=== Begin Enclosure ===
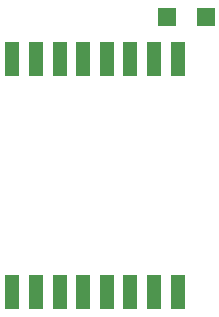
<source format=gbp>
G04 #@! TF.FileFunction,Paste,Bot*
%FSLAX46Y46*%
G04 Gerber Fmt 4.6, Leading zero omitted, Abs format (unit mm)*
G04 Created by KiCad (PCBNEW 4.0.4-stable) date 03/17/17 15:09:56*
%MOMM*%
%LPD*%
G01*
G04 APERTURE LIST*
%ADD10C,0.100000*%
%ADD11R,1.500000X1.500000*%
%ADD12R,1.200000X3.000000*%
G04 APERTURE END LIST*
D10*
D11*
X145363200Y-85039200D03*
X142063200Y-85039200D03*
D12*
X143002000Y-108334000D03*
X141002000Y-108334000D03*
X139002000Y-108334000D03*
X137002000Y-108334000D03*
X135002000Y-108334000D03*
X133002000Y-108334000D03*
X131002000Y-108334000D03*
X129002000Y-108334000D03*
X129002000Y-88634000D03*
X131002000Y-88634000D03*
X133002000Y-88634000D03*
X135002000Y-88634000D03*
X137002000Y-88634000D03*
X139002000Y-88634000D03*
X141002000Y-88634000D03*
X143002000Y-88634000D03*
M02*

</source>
=== End Enclosure ===
▸ Directive
Only a number is asked for here: the count of lines in the records that hold "format".

▸ Exercise solution
2